__Assignment__:
Could every line below be written out exactly as it appears?

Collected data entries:
• • • •

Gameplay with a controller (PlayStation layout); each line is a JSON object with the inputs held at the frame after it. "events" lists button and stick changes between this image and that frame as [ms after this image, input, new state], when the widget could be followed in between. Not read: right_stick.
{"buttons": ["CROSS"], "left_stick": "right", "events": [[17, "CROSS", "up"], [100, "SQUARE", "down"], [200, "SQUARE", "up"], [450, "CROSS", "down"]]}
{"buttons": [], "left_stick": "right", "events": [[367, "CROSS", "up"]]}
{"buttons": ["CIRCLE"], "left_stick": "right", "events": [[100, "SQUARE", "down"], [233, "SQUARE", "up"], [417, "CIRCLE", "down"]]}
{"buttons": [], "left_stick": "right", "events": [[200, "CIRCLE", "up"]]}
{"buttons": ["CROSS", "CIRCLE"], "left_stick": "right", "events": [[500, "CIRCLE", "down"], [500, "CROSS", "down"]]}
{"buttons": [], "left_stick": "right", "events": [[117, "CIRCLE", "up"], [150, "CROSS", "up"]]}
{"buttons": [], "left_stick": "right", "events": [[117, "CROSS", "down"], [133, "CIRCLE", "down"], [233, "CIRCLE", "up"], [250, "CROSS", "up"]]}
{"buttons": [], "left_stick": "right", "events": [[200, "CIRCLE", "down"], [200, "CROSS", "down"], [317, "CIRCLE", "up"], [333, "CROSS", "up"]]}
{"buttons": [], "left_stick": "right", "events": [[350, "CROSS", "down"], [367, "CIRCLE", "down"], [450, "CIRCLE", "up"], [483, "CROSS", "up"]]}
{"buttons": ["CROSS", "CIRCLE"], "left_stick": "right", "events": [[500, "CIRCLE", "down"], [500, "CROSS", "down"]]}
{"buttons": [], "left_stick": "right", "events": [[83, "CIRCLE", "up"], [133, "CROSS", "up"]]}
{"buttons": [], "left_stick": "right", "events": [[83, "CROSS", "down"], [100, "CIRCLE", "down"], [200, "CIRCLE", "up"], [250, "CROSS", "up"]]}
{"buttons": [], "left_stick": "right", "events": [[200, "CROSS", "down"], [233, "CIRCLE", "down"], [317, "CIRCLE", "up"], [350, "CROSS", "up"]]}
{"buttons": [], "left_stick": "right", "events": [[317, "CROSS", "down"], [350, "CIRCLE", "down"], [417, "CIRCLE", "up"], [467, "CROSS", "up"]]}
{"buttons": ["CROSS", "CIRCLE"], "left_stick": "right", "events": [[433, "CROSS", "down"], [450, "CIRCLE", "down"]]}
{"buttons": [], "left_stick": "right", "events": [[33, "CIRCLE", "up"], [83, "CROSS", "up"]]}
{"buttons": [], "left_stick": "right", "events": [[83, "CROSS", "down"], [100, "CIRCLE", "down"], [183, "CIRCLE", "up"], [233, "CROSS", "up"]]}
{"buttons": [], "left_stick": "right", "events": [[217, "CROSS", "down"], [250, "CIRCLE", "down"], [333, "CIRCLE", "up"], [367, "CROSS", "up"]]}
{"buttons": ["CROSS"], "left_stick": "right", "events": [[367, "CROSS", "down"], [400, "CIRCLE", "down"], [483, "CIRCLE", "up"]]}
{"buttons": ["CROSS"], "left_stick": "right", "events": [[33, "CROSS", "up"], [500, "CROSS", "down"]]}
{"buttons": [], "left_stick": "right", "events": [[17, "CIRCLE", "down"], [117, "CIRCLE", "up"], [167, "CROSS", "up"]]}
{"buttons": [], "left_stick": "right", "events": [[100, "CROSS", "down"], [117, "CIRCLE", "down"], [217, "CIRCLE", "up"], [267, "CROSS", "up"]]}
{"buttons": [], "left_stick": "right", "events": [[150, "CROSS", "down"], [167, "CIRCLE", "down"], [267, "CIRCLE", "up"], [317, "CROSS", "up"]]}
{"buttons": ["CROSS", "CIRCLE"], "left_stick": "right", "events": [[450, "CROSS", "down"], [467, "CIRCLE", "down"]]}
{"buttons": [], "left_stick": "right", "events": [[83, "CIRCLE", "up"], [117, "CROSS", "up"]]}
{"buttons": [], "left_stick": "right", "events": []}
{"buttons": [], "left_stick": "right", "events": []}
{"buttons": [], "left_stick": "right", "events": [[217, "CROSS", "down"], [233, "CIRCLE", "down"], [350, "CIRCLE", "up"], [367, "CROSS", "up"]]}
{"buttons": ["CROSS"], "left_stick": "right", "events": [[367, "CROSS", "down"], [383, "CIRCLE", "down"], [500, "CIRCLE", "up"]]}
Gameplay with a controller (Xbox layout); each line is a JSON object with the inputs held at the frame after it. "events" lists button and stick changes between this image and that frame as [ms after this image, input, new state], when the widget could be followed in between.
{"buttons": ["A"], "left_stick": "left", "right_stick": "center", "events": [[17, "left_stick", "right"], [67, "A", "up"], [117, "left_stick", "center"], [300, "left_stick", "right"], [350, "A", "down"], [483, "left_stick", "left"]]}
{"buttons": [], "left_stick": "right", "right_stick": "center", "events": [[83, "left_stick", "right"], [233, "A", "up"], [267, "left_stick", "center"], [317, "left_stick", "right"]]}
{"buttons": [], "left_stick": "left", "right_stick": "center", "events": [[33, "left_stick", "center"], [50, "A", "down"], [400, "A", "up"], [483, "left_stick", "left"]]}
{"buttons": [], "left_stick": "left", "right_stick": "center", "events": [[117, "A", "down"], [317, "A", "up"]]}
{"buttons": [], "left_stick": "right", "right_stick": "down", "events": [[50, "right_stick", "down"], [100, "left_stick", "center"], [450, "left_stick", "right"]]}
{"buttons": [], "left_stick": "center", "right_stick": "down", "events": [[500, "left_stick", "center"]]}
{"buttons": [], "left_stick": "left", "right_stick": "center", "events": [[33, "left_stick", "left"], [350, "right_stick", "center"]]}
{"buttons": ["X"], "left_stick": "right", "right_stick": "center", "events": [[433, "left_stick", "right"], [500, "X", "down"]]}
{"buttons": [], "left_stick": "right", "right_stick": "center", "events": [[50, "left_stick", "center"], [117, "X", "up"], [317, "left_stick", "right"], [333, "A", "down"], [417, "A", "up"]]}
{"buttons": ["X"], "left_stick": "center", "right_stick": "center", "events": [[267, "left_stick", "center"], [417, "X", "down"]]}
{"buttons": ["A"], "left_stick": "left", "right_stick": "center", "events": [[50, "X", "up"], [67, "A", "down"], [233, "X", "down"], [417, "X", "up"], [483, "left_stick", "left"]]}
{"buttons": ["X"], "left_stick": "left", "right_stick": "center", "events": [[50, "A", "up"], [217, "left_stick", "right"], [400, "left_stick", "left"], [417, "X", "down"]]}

• • • •

__Response to this exercise__:
Gameplay with a controller (PlayStation layout); each line is a JSON object with the inputs held at the frame after it. "events" lists button and stick changes between this image and that frame as [ms after this image, input, new state], when the widget could be followed in between. Not read: right_stick.
{"buttons": ["CROSS"], "left_stick": "right", "events": [[17, "CROSS", "up"], [100, "SQUARE", "down"], [200, "SQUARE", "up"], [450, "CROSS", "down"]]}
{"buttons": [], "left_stick": "right", "events": [[367, "CROSS", "up"]]}
{"buttons": ["CIRCLE"], "left_stick": "right", "events": [[100, "SQUARE", "down"], [233, "SQUARE", "up"], [417, "CIRCLE", "down"]]}
{"buttons": [], "left_stick": "right", "events": [[200, "CIRCLE", "up"]]}
{"buttons": ["CROSS", "CIRCLE"], "left_stick": "right", "events": [[500, "CIRCLE", "down"], [500, "CROSS", "down"]]}
{"buttons": [], "left_stick": "right", "events": [[117, "CIRCLE", "up"], [150, "CROSS", "up"]]}
{"buttons": [], "left_stick": "right", "events": [[117, "CROSS", "down"], [133, "CIRCLE", "down"], [233, "CIRCLE", "up"], [250, "CROSS", "up"]]}
{"buttons": [], "left_stick": "right", "events": [[200, "CIRCLE", "down"], [200, "CROSS", "down"], [317, "CIRCLE", "up"], [333, "CROSS", "up"]]}
{"buttons": [], "left_stick": "right", "events": [[350, "CROSS", "down"], [367, "CIRCLE", "down"], [450, "CIRCLE", "up"], [483, "CROSS", "up"]]}
{"buttons": ["CROSS", "CIRCLE"], "left_stick": "right", "events": [[500, "CIRCLE", "down"], [500, "CROSS", "down"]]}
{"buttons": [], "left_stick": "right", "events": [[83, "CIRCLE", "up"], [133, "CROSS", "up"]]}
{"buttons": [], "left_stick": "right", "events": [[83, "CROSS", "down"], [100, "CIRCLE", "down"], [200, "CIRCLE", "up"], [250, "CROSS", "up"]]}
{"buttons": [], "left_stick": "right", "events": [[200, "CROSS", "down"], [233, "CIRCLE", "down"], [317, "CIRCLE", "up"], [350, "CROSS", "up"]]}
{"buttons": [], "left_stick": "right", "events": [[317, "CROSS", "down"], [350, "CIRCLE", "down"], [417, "CIRCLE", "up"], [467, "CROSS", "up"]]}
{"buttons": ["CROSS", "CIRCLE"], "left_stick": "right", "events": [[433, "CROSS", "down"], [450, "CIRCLE", "down"]]}
{"buttons": [], "left_stick": "right", "events": [[33, "CIRCLE", "up"], [83, "CROSS", "up"]]}
{"buttons": [], "left_stick": "right", "events": [[83, "CROSS", "down"], [100, "CIRCLE", "down"], [183, "CIRCLE", "up"], [233, "CROSS", "up"]]}
{"buttons": [], "left_stick": "right", "events": [[217, "CROSS", "down"], [250, "CIRCLE", "down"], [333, "CIRCLE", "up"], [367, "CROSS", "up"]]}
{"buttons": ["CROSS"], "left_stick": "right", "events": [[367, "CROSS", "down"], [400, "CIRCLE", "down"], [483, "CIRCLE", "up"]]}
{"buttons": ["CROSS"], "left_stick": "right", "events": [[33, "CROSS", "up"], [500, "CROSS", "down"]]}
{"buttons": [], "left_stick": "right", "events": [[17, "CIRCLE", "down"], [117, "CIRCLE", "up"], [167, "CROSS", "up"]]}
{"buttons": [], "left_stick": "right", "events": [[100, "CROSS", "down"], [117, "CIRCLE", "down"], [217, "CIRCLE", "up"], [267, "CROSS", "up"]]}
{"buttons": [], "left_stick": "right", "events": [[150, "CROSS", "down"], [167, "CIRCLE", "down"], [267, "CIRCLE", "up"], [317, "CROSS", "up"]]}
{"buttons": ["CROSS", "CIRCLE"], "left_stick": "right", "events": [[450, "CROSS", "down"], [467, "CIRCLE", "down"]]}
{"buttons": [], "left_stick": "right", "events": [[83, "CIRCLE", "up"], [117, "CROSS", "up"]]}
{"buttons": [], "left_stick": "right", "events": []}
{"buttons": [], "left_stick": "right", "events": []}
{"buttons": [], "left_stick": "right", "events": [[217, "CROSS", "down"], [233, "CIRCLE", "down"], [350, "CIRCLE", "up"], [367, "CROSS", "up"]]}
{"buttons": ["CROSS"], "left_stick": "right", "events": [[367, "CROSS", "down"], [383, "CIRCLE", "down"], [500, "CIRCLE", "up"]]}
Gameplay with a controller (Xbox layout); each line is a JSON object with the inputs held at the frame after it. "events" lists button and stick changes between this image and that frame as [ms after this image, input, new state], when the widget could be followed in between.
{"buttons": ["A"], "left_stick": "left", "right_stick": "center", "events": [[17, "left_stick", "right"], [67, "A", "up"], [117, "left_stick", "center"], [300, "left_stick", "right"], [350, "A", "down"], [483, "left_stick", "left"]]}
{"buttons": [], "left_stick": "right", "right_stick": "center", "events": [[83, "left_stick", "right"], [233, "A", "up"], [267, "left_stick", "center"], [317, "left_stick", "right"]]}
{"buttons": [], "left_stick": "left", "right_stick": "center", "events": [[33, "left_stick", "center"], [50, "A", "down"], [400, "A", "up"], [483, "left_stick", "left"]]}
{"buttons": [], "left_stick": "left", "right_stick": "center", "events": [[117, "A", "down"], [317, "A", "up"]]}
{"buttons": [], "left_stick": "right", "right_stick": "down", "events": [[50, "right_stick", "down"], [100, "left_stick", "center"], [450, "left_stick", "right"]]}
{"buttons": [], "left_stick": "center", "right_stick": "down", "events": [[500, "left_stick", "center"]]}
{"buttons": [], "left_stick": "left", "right_stick": "center", "events": [[33, "left_stick", "left"], [350, "right_stick", "center"]]}
{"buttons": ["X"], "left_stick": "right", "right_stick": "center", "events": [[433, "left_stick", "right"], [500, "X", "down"]]}
{"buttons": [], "left_stick": "right", "right_stick": "center", "events": [[50, "left_stick", "center"], [117, "X", "up"], [317, "left_stick", "right"], [333, "A", "down"], [417, "A", "up"]]}
{"buttons": ["X"], "left_stick": "center", "right_stick": "center", "events": [[267, "left_stick", "center"], [417, "X", "down"]]}
{"buttons": ["A"], "left_stick": "left", "right_stick": "center", "events": [[50, "X", "up"], [67, "A", "down"], [233, "X", "down"], [417, "X", "up"], [483, "left_stick", "left"]]}
{"buttons": ["X"], "left_stick": "left", "right_stick": "center", "events": [[50, "A", "up"], [217, "left_stick", "right"], [400, "left_stick", "left"], [417, "X", "down"]]}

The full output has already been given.